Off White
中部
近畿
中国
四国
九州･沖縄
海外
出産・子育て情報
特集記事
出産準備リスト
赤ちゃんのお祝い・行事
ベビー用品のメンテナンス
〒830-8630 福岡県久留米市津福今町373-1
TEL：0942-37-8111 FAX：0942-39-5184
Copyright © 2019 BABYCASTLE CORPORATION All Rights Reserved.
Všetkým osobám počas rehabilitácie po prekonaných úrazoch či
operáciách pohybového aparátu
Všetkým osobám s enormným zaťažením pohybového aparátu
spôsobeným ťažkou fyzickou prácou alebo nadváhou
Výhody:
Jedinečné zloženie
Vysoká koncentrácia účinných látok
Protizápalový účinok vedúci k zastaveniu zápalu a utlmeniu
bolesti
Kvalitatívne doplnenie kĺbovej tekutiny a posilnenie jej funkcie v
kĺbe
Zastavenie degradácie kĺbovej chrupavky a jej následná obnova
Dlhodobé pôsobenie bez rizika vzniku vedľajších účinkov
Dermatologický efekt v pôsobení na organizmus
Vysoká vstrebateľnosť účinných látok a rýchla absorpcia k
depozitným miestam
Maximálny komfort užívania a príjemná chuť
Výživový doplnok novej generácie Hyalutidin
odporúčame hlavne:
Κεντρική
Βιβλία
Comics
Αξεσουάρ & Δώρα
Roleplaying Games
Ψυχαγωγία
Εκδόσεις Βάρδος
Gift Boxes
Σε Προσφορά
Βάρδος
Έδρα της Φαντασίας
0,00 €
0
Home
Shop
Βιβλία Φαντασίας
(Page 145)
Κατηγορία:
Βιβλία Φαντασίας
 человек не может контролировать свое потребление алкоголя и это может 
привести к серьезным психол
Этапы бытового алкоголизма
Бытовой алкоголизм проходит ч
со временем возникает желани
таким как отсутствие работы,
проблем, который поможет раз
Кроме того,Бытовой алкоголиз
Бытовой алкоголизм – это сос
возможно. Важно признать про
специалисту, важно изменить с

= = = =

Problem to work on
Reproduce word for word every line from the very start of the items through the line containing "Všetkým osobám počas", including both of those lines.

Problem solution
Off White
中部
近畿
中国
四国
九州･沖縄
海外
出産・子育て情報
特集記事
出産準備リスト
赤ちゃんのお祝い・行事
ベビー用品のメンテナンス
〒830-8630 福岡県久留米市津福今町373-1
TEL：0942-37-8111 FAX：0942-39-5184
Copyright © 2019 BABYCASTLE CORPORATION All Rights Reserved.
Všetkým osobám počas rehabilitácie po prekonaných úrazoch či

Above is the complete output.